用CNN做垃圾分类,最后达到90准确度

CNN实现垃圾分类,包含降维、PCA

  • 整体代码
    • 导入包
  • 导入图片
  • 用ImageDataGenerator给CNN训练的每次epoch喂固定数量随机转换的图片,提高模型的鲁棒性和泛化能力
    • 构建模型
    • 模型总结
    • 训练模型
  • Testing PREDICTION
    • Accuracy Graph
  • Improve
    • 可选改进(不一定有效)
      • 将图片灰度化
      • PCA降维

整体代码

导入包

import numpy as np
import cv2
from keras.callbacks import ModelCheckpoint,EarlyStopping
from keras.layers import Conv2D, Flatten, MaxPooling2D,Dense,Dropout,SpatialDropout2D
from keras.models  import Sequential
from keras.preprocessing.image import ImageDataGenerator, img_to_array, load_img, array_to_img
import random,os,glob
import matplotlib.pyplot as plt

导入图片

dir_path = './Garbage classification/Garbage classification'
img_list = glob.glob(os.path.join(dir_path, '*/*.jpg'))
len(img_list)

用ImageDataGenerator给CNN训练的每次epoch喂固定数量随机转换的图片,提高模型的鲁棒性和泛化能力

train=ImageDataGenerator(horizontal_flip=True,
                         vertical_flip=True,
                         validation_split=0.1,
                         rescale=1./255,
                         shear_range = 0.1,
                         zoom_range = 0.1,
                         width_shift_range = 0.1,
                         height_shift_range = 0.1,)

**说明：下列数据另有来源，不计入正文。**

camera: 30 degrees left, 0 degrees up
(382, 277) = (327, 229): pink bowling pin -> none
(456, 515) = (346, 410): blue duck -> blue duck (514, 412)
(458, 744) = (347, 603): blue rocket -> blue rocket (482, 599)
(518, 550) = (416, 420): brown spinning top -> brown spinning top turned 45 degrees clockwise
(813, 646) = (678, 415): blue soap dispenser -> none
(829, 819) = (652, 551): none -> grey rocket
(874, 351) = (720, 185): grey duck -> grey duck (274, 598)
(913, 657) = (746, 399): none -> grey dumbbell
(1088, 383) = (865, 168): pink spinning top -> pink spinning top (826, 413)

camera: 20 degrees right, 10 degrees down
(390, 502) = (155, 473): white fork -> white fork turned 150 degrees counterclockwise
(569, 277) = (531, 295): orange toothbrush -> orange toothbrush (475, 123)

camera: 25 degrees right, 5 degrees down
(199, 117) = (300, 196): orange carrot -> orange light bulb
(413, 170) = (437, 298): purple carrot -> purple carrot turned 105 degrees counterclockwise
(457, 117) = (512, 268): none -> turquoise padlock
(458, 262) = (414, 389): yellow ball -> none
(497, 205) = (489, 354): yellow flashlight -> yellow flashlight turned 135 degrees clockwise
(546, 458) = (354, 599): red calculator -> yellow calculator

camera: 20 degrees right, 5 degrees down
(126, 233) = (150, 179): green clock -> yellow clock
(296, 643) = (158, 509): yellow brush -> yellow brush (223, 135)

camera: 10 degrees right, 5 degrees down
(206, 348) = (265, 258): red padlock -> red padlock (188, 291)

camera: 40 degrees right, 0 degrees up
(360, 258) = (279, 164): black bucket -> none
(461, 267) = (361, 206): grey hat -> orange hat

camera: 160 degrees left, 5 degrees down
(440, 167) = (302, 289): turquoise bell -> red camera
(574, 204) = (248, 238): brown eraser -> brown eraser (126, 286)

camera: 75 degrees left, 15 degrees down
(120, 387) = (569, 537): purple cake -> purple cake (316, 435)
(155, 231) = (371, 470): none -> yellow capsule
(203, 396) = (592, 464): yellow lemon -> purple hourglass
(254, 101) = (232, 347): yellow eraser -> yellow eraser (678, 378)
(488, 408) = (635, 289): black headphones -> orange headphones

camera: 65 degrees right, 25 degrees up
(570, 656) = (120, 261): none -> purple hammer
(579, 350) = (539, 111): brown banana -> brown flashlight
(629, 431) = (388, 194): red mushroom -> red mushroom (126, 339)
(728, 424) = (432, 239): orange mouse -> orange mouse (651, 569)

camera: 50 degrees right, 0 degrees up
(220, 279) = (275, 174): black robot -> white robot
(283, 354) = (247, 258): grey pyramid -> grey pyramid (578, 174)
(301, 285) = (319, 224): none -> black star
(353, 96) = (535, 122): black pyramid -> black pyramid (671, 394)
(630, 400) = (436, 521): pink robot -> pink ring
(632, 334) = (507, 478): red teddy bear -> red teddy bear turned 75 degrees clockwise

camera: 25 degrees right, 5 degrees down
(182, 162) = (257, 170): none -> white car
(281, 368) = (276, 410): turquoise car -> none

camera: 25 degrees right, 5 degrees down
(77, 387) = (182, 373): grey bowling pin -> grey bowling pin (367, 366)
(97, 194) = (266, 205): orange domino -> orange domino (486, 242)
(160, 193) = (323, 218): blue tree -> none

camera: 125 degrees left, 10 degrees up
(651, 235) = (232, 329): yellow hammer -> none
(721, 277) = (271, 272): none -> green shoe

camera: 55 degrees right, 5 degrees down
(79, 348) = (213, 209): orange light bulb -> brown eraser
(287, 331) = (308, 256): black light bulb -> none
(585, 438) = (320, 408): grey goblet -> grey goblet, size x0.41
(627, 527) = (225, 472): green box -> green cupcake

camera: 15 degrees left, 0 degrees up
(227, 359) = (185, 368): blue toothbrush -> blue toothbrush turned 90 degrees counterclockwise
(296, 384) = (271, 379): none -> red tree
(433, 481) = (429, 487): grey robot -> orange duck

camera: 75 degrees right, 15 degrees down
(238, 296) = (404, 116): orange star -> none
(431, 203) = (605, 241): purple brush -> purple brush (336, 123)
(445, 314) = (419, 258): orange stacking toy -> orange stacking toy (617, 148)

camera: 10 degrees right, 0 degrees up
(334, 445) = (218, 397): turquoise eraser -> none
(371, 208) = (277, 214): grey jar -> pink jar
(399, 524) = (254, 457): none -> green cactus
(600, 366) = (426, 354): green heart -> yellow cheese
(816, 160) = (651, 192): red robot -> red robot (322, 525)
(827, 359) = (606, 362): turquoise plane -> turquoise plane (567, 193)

test=ImageDataGenerator(rescale=1/255,
                        validation_split=0.1)

train_generator=train.flow_from_directory(dir_path,
                                          target_size=(300,300),
                                          batch_size=32,
                                          class_mode='categorical',
                                          subset='training')

test_generator=test.flow_from_directory(dir_path,
                                        target_size=(300,300),
                                        batch_size=32,
                                        class_mode='categorical',
                                        subset='validation')

labels = (train_generator.class_indices)
print(labels)

for image_batch, label_batch in train_generator:
    break
image_batch.shape, label_batch.shape
print (train_generator.class_indices)

Labels = '\n'.join(sorted(train_generator.class_indices.keys()))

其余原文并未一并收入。